CBT and non-pedicular fixation may be preferred in certain lumbar degenerative cases, particularly among patients with osteoporosis. Limitations of non-pedicular techniques include their reliance on intact posterior elements and the lack of 3-column fixation of the spine. As a result, transfacet and translaminar screws are infrequently used as the primary method of fixation. CBT, transfacet, and translaminar screws are effective in augmenting interbody fixation and have been shown to significantly improve fusion rates and clinical outcomes compared with stand-alone anterior lumbar interbody fusion 3).
The mediolateral trajectory of the screws, away from the dural sac and neural structures, explains the lower incidence of cerebrospinal fluid leakage and neurologic deficits reported in the literature in comparison with pedicle screw fixation 4) 5) 6) 7) 8) 9) 10) 11) 12).
A total of 25 patients between May 2015 and June 2016 affected by radiologically demonstrated one-level Lumbar spinal stenosis (LSS) with facet joint degeneration and grade I spondylolisthesis were included in this prospective study. All the patients underwent laminectomy, foraminotomy, and one-level facet fixation (Facet-Link, Inc., Rockaway, New Jersey, United States). Pre- and postoperative clinical (Oswestry Disability Index [ODI], Short Form 36 [SF-36]) and radiologic (radiographs, magnetic resonance imaging, computed tomography) data were collected and analyzed.

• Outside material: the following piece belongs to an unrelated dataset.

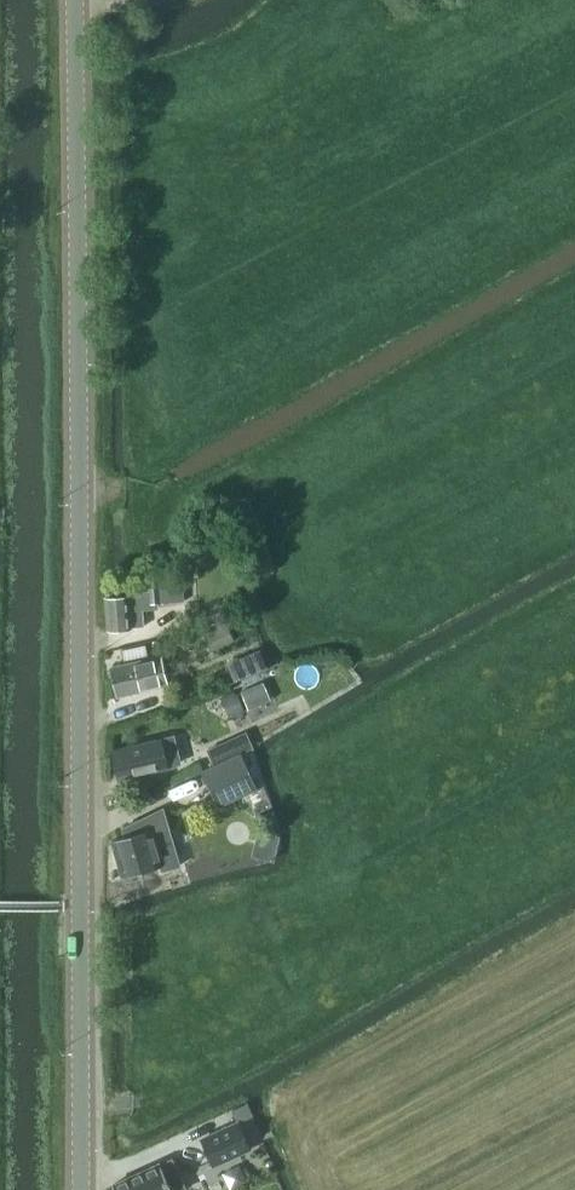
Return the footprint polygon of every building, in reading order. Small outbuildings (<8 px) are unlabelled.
[(143,626),(142,610),(153,609),(153,603),(184,601),(182,578),(146,580),(147,590),(140,591),(140,595),(128,599),(128,598),(104,600),(107,632),(130,627),(143,626)] [(211,652),(234,642),(227,625),(203,636),(211,652)] [(266,668),(259,651),(226,665),(234,682),(236,681),(236,682),(264,670),(264,669),(266,668)] [(165,675),(177,672),(172,653),(110,668),(117,698),(167,685),(165,675)] [(168,769),(179,765),(172,738),(111,752),(118,781),(168,769)] [(218,808),(255,791),(239,756),(202,773),(218,808)] [(125,839),(111,843),(121,878),(160,867),(161,871),(179,866),(162,809),(121,828),(125,839)] [(271,861),(272,861),(272,860),(277,837),(257,833),(252,857),(271,861)] [(237,1123),(200,1140),(212,1166),(249,1149),(237,1123)] [(112,1186),(114,1189),(171,1189),(165,1177),(176,1172),(176,1171),(171,1160),(160,1165),(159,1164),(112,1186)]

Mean follow-up was 12 months. The L4-L5 level was involved in 18 patients (72%) and L5-S1 in 7 patients (28%); the average operative time was 80 minutes (range: 65-148 minutes), and the mean blood loss was 160 mL (range: 90-200 mL). ODI and SF-36 showed a statistically significant (p < 0.05) improvement at last follow-up.
Lumbar transfacet screw fixation is a safe and effective treatment option in patients with single-level LSS, facet joint degeneration, and mild instability 13).

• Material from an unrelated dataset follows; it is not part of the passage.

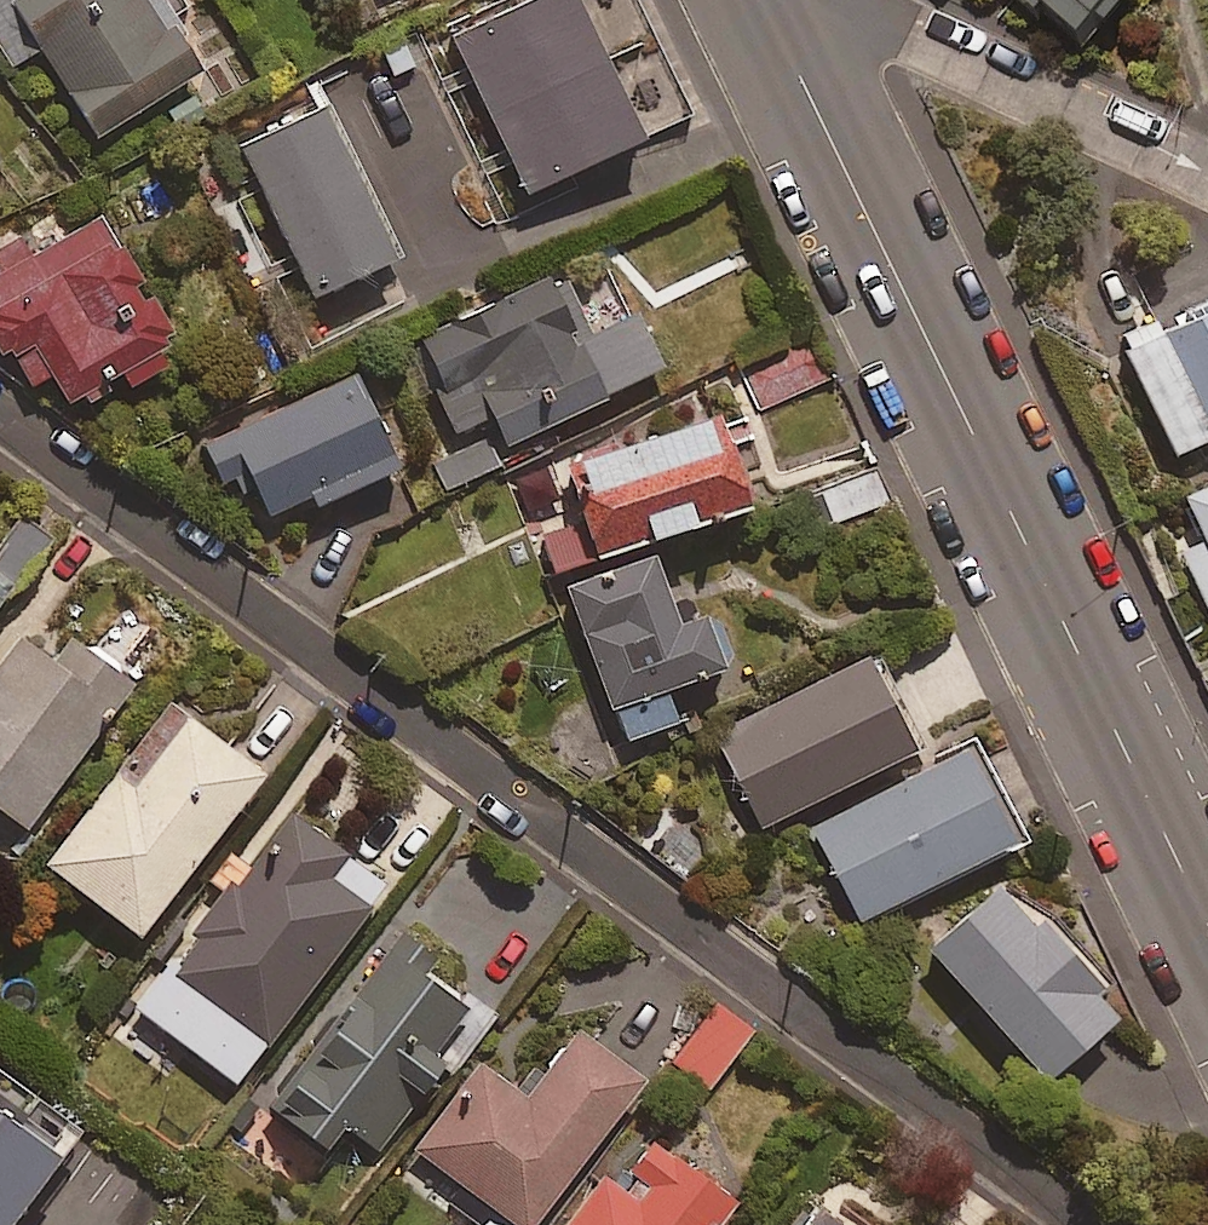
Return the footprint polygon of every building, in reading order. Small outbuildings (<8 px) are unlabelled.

Clinical records gathered from August 2009 to January 2014 were retrospectively reviewed. We identified 83 patients who underwent placement of 176 consecutive percutaneous transfacet screws while in the prone or lateral position. Accuracy of screw placement was assessed on computed tomography (CT) by entry point and end point. Hardware failure was assessed by radiography or CT. Clinical complications were assessed during regular follow-up visits.
Entry point accuracy was 91.4%. Seven cases of intra-articular screw placement and 1 para-articular screw placement were detected on CT. End-point accuracy was 82.8%. There were 16 cases of pedicle breach from 1 to 3 mm on CT. There were 2 screw fractures and 1 case of a Kirschner-wire fracture that were clinically inconsequential. One patient had new nondisabling leg numbness. One patient with new radicular leg pain required removal of a screw.
The technique of percutaneous lumbar transfacet screw fixation can be performed accurately and safely with patients in the prone and lateral positions. Entry point inaccuracies were more common at rostral levels due to facet orientation. End-point inaccuracies (pedicle breaches) were more common in the intervertebral foramen where 2 clinical complications occurred 14).